*What is being asked*.
From the records, pick out and copy each line containing "START".

*Provided information*.

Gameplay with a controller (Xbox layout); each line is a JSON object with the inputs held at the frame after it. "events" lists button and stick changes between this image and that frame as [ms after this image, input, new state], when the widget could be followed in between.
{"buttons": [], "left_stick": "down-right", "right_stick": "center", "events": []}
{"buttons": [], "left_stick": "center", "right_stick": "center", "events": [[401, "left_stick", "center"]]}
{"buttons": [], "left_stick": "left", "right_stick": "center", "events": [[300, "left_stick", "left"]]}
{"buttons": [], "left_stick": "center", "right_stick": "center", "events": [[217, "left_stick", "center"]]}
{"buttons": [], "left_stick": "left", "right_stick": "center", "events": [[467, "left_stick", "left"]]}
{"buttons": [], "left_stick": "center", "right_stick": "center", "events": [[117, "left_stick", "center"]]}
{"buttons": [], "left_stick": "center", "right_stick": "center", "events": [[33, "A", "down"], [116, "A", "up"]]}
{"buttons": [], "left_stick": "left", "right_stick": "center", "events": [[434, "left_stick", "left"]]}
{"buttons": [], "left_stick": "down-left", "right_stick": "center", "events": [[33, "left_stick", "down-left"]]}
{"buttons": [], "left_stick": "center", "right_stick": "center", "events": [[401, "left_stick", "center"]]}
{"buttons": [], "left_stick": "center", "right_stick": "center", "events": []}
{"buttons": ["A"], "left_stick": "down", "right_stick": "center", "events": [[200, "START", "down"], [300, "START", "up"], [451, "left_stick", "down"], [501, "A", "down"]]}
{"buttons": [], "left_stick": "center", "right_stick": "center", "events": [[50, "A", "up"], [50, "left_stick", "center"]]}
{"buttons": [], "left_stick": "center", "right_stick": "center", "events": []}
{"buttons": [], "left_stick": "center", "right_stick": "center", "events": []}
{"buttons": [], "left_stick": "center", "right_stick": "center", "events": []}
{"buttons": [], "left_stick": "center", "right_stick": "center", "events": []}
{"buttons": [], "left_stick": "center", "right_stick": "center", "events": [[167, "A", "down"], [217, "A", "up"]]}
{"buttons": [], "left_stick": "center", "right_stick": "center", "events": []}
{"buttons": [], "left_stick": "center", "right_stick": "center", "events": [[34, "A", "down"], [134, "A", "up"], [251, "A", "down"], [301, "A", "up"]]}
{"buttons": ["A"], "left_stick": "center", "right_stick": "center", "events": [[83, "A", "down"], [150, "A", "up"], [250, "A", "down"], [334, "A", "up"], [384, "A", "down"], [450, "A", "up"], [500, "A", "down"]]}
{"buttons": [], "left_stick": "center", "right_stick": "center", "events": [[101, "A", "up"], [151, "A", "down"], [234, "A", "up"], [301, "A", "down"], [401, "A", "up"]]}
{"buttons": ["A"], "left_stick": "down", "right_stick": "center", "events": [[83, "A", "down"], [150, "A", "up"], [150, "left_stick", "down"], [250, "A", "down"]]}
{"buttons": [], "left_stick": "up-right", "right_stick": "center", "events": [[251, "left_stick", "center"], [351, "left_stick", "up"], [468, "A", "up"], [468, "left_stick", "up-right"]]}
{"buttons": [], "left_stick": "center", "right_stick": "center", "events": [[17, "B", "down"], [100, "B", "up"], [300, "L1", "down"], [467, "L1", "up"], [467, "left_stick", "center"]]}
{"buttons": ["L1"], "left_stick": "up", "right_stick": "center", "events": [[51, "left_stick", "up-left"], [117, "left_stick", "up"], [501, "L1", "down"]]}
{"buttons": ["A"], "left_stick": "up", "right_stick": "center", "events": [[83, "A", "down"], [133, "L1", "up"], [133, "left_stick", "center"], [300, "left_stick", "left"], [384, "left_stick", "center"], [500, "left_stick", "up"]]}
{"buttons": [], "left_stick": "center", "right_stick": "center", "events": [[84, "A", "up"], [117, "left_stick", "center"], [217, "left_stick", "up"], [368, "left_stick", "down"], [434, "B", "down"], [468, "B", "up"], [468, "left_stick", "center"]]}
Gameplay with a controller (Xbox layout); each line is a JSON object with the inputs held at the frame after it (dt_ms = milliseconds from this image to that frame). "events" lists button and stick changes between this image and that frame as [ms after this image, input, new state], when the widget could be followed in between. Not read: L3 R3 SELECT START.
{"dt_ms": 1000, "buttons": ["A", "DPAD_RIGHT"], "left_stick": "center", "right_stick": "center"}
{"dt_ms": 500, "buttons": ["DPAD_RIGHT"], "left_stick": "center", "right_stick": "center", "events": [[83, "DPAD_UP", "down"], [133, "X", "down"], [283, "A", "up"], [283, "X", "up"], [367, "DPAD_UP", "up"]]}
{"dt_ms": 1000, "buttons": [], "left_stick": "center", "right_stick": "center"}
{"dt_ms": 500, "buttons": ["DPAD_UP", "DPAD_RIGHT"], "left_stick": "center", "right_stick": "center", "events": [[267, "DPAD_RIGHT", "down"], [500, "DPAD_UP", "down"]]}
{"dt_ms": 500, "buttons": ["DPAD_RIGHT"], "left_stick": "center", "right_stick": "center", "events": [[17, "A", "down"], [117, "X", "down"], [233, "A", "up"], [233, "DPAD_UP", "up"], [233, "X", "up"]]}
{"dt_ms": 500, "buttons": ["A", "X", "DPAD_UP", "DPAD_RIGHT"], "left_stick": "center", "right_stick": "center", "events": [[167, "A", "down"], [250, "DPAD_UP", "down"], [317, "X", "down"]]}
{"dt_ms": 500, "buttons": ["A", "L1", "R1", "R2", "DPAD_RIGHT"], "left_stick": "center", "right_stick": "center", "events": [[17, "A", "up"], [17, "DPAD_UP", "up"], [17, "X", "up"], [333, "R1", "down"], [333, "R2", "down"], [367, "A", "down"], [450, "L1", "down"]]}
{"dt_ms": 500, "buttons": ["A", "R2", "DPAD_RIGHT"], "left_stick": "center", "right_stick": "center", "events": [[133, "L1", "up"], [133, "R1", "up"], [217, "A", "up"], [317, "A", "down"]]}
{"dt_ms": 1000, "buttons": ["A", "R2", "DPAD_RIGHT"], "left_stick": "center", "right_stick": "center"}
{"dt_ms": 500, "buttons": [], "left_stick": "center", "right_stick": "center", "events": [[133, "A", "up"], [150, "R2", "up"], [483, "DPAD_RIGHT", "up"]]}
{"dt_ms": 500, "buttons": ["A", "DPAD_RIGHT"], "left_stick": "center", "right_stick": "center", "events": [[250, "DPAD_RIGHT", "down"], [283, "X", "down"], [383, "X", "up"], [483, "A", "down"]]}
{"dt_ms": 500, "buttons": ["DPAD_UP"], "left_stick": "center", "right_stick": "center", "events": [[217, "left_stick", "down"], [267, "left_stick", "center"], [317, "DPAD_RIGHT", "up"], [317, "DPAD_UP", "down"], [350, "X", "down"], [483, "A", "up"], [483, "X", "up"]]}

*Response below*.
{"buttons": ["A"], "left_stick": "down", "right_stick": "center", "events": [[200, "START", "down"], [300, "START", "up"], [451, "left_stick", "down"], [501, "A", "down"]]}
Gameplay with a controller (Xbox layout); each line is a JSON object with the inputs held at the frame after it (dt_ms = milliseconds from this image to that frame). "events" lists button and stick changes between this image and that frame as [ms after this image, input, new state], when the widget could be followed in between. Not read: L3 R3 SELECT START.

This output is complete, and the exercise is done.